L’ancien policier souligne que « le Raid est une unité de service ». « On la voit comme une unité qui intervient sur des prises d’otage et neutralise des forcenés, des terroristes. Mais le Raid est avant tout à disposition des autres unités de la police nationale pour procéder à des perquisitions ou des interpellations d’individus suspectés d’êtres armés et dangereux. Il a des moyens d’effraction rapide et des moyens pour se protéger. » Dans le contexte des émeutes urbaines, « avec des individus susceptibles d’être puissamment armés, on utilise les CRS, la sécurité publique, les services de renseignement et le Raid pour faire face ».

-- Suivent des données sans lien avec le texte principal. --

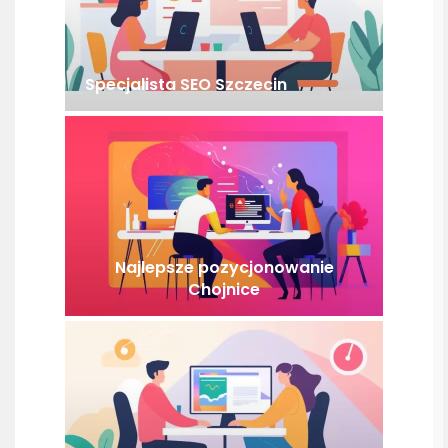
Specjalista SEO Szczecin
Najlepsze pozycjonowanie
Chojnice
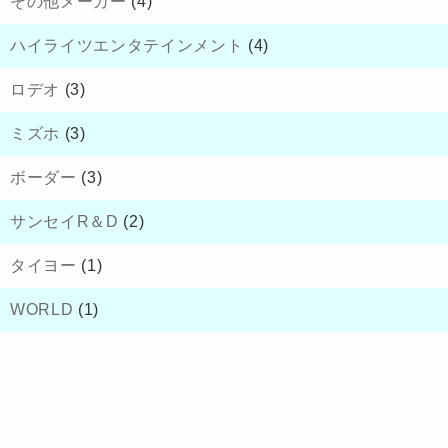
その他メーカー
(4)
ハイライツエンタテインメント
(4)
ロデオ
(3)
ミズホ
(3)
ボーダー
(3)
サンセイR＆D
(2)
タイヨー
(1)
WORLD
(1)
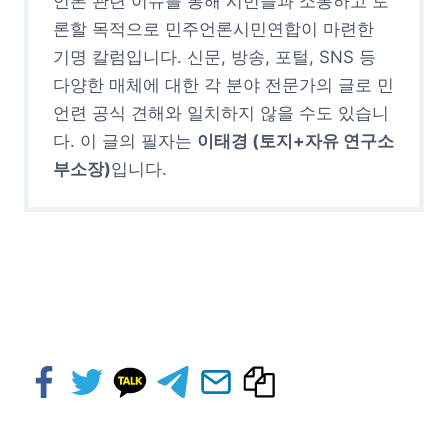
언론 관련 이슈를 통해 시민들과 소통하고 토
론할 목적으로 민주언론시민연합이 마련한
기명 칼럼입니다. 신문, 방송, 포털, SNS 등
다양한 매체에 대한 각 분야 전문가의 글로 민
언련 공식 견해와 일치하지 않을 수도 있습니
다. 이 글의 필자는
이태경 (토지+자유 연구소
부소장)
입니다.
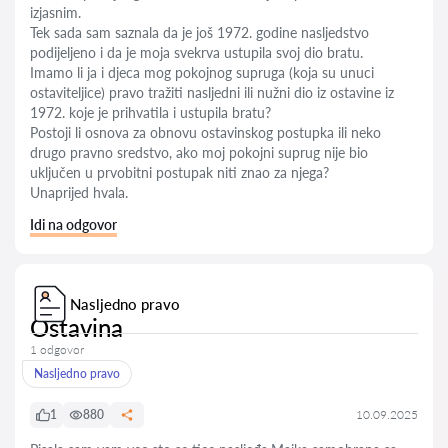
izjasnim.
Tek sada sam saznala da je još 1972. godine nasljedstvo
podijeljeno i da je moja svekrva ustupila svoj dio bratu.
Imamo li ja i djeca mog pokojnog supruga (koja su unuci
ostaviteljice) pravo tražiti nasljedni ili nužni dio iz ostavine iz
1972. koje je prihvatila i ustupila bratu?
Postoji li osnova za obnovu ostavinskog postupka ili neko
drugo pravno sredstvo, ako moj pokojni suprug nije bio
uključen u prvobitni postupak niti znao za njega?
Unaprijed hvala.
Idi na odgovor
Nasljedno pravo
Ostavina
1 odgovor
Nasljedno pravo
1
880
10.09.2025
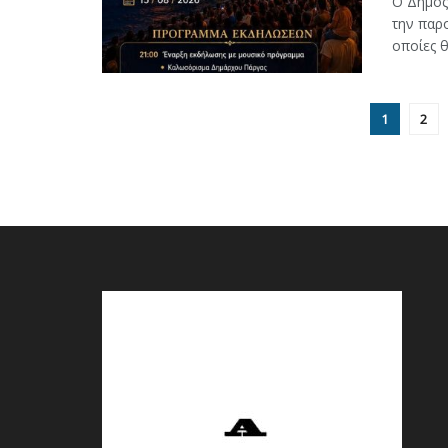
Ο Δήμος
την παρο
οποίες θα
1
2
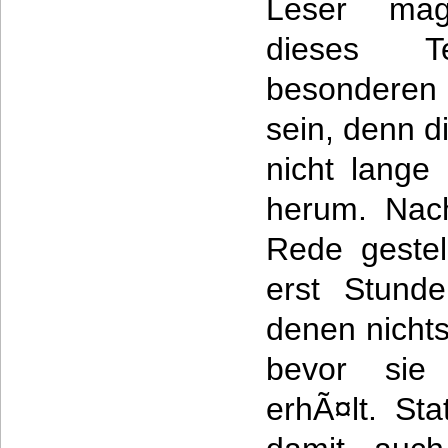
Leser mag
dieses 
besondere
sein, denn di
nicht lange
herum. Nac
Rede gestel
erst Stund
denen nicht
bevor sie 
erhÃ¤lt. St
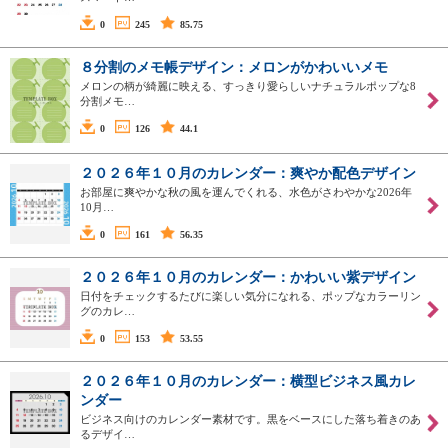
0
245
85.75
８分割のメモ帳デザイン：メロンがかわいいメモ
メロンの柄が綺麗に映える、すっきり愛らしいナチュラルポップな8
分割メモ…
0
126
44.1
２０２６年１０月のカレンダー：爽やか配色デザイン
お部屋に爽やかな秋の風を運んでくれる、水色がさわやかな2026年
10月…
0
161
56.35
２０２６年１０月のカレンダー：かわいい紫デザイン
日付をチェックするたびに楽しい気分になれる、ポップなカラーリン
グのカレ…
0
153
53.55
２０２６年１０月のカレンダー：横型ビジネス風カレ
ンダー
ビジネス向けのカレンダー素材です。黒をベースにした落ち着きのあ
るデザイ…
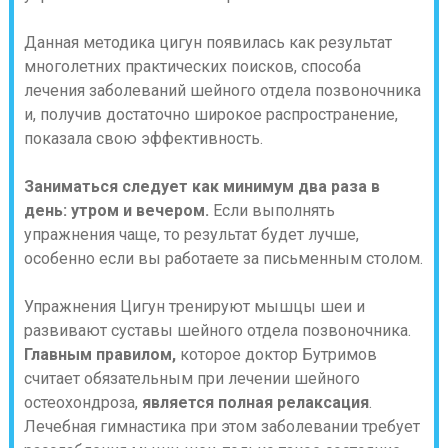
Данная методика цигун появилась как результат
многолетних практических поисков, способа
лечения заболеваний шейного отдела позвоночника
и, получив достаточно широкое распространение,
показала свою эффективность.
Заниматься следует как минимум два раза в
день: утром и вечером.
Если выполнять
упражнения чаще, то результат будет лучше,
особенно если вы работаете за письменным столом.
Упражнения Цигун тренируют мышцы шеи и
развивают суставы шейного отдела позвоночника.
Главным правилом,
которое доктор Бутримов
считает обязательным при лечении шейного
остеохондроза,
является полная релаксация
.
Лечебная гимнастика при этом заболевании требует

« En termes de logique », mobiliser cette force d’intervention « n’est pas stupide du tout », complète Bruno Pomart, un ex-policier du Raid, fondateur de l’association Raid aventure, qui vise à rapprocher la police et la population. « Employer des unités spéciales rassure les forces de l’ordre lorsqu’elles font face à des groupuscules ultra-violents, elles se sentent soutenues », indique-t-il à 20 Minutes. « Quand j’ai intégré l’unité, qui était basée à Bièvre (Yvelines), on était 70. Aujourd’hui, ils sont environ 500, répartis dans des unités régionales. Ces effectifs sont capables d’intervenir un peu partout en France. Pourquoi ne viendraient-elles pas soutenir leurs collègues quand il y a des violences urbaines ou des règlements de compte dans les quartiers ? » L’intérêt pour l’Etat, ajoute Bruno Pomart, est aussi de « montrer sa force à ceux d’en face qui n’ont plus peur de rien ».

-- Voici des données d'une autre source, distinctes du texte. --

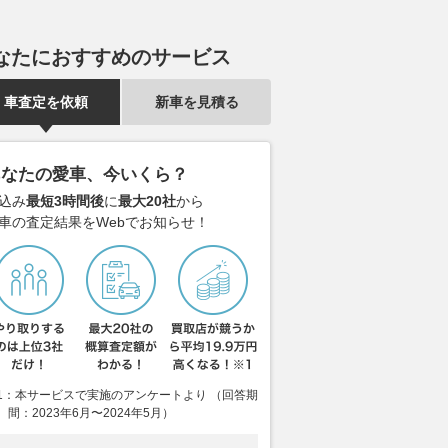
なたにおすすめのサービス
車査定を依頼
新車を見積る
あなたの愛車、今いくら？
込み
最短3時間後
に
最大20社
から
車の査定結果をWebでお知らせ！
1：本サービスで実施のアンケートより （回答期
間：2023年6月〜2024年5月）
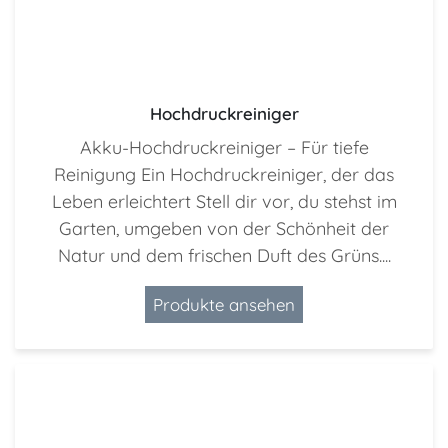
Hochdruckreiniger
Akku-Hochdruckreiniger – Für tiefe
Reinigung Ein Hochdruckreiniger, der das
Leben erleichtert Stell dir vor, du stehst im
Garten, umgeben von der Schönheit der
Natur und dem frischen Duft des Grüns....
Produkte ansehen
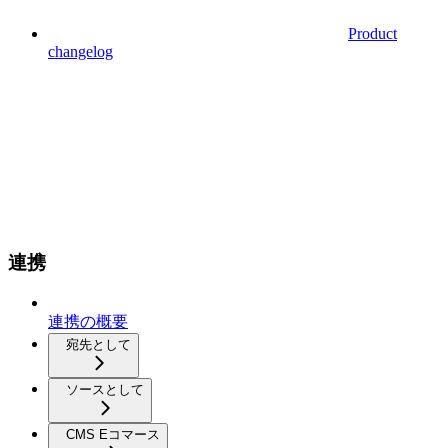
Product
changelog
連携
連携の概要
宛先として
ソースとして
CMS Eコマース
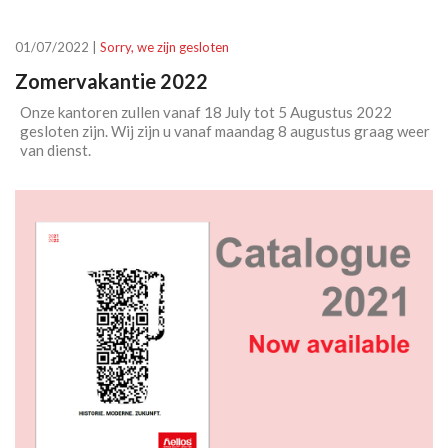
01/07/2022 |
Sorry, we zijn gesloten
Zomervakantie 2022
Onze kantoren zullen vanaf 18 July tot 5 Augustus 2022
gesloten zijn. Wij zijn u vanaf maandag 8 augustus graag weer
van dienst.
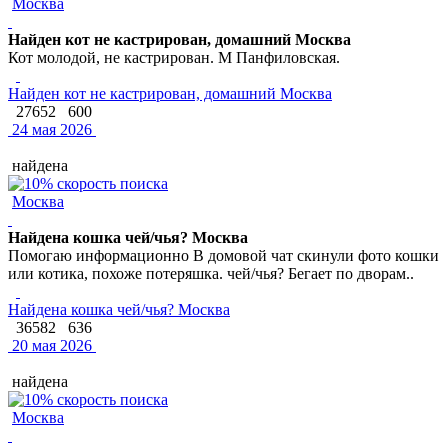
Москва
Найден кот не кастрирован, домашний Москва
Кот молодой, не кастрирован. М Панфиловская.
Найден кот не кастрирован, домашний Москва
27652
600
24 мая 2026
найдена
Москва
Найдена кошка чей/чья? Москва
Помогаю информационно В домовой чат скинули фото кошки
или котика, похоже потеряшка. чей/чья? Бегает по дворам..
Найдена кошка чей/чья? Москва
36582
636
20 мая 2026
найдена
Москва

« Nous ne sommes pas du tout formés pour ce genre d’émeute »
Les policiers mis en cause dans la mort de Mohamed Bendriss l’ont pourtant bien expliqué aux enquêteurs de l’IGPN lors de leur garde à vue, dont le contenu a été révélé par Mediapart et Libération. « On se demandait ce qu’on foutait là », a résumé l’un d’eux. « C’était ma toute première nuit d’émeute dans ma carrière », a ajouté l’un de ses collègues. Avant d’insister : « Nous ne sommes pas du tout formés pour ce genre d’émeute, nous ne sommes pas habitués à cela. Nous n’avons même pas de protection adaptée. »
« La doctrine du maintien de l’ordre en France a complètement changé et il est devenu normal, pour les dirigeants, d’engager tous types d’unités, y compris celles qui sont non spécialisées et non formées dans le maintien de l’ordre », analyse Sebastian Roché, politiste et auteur de La nation inachevée, la jeunesse face à l’école et la police (Grasset, 2022). « Ces unités-là ne sont pas non plus formées à être intégrées à un dispositif complexe et sous pression, poursuit-il. Il y a le brouillard causé par les tirs massifs de gaz lacrymogène. Il faut imaginer la complexité pour coordonner sur le terrain des unités qui ne s’entraînent pas ensemble et qui ne sont pas faites pour travailler ensemble. »
« Une mauvaise idée »
Selon lui, c’est donc « une mauvaise idée d’employer des unités antiterroristes pour canaliser une colère populaire, même si elle se traduit par des dégradations : casser la vitrine d’un magasin ou poser une bombe dans une poubelle, ce n’est pas pareil. »
Et d’ajouter que la mobilisation du Raid est avant tout « une démonstration consistant à montrer la force contraignante de l’État ». Au risque d’écorner l’image de marque d’une unité qui fêtera ses 40 ans d’existence en 2025.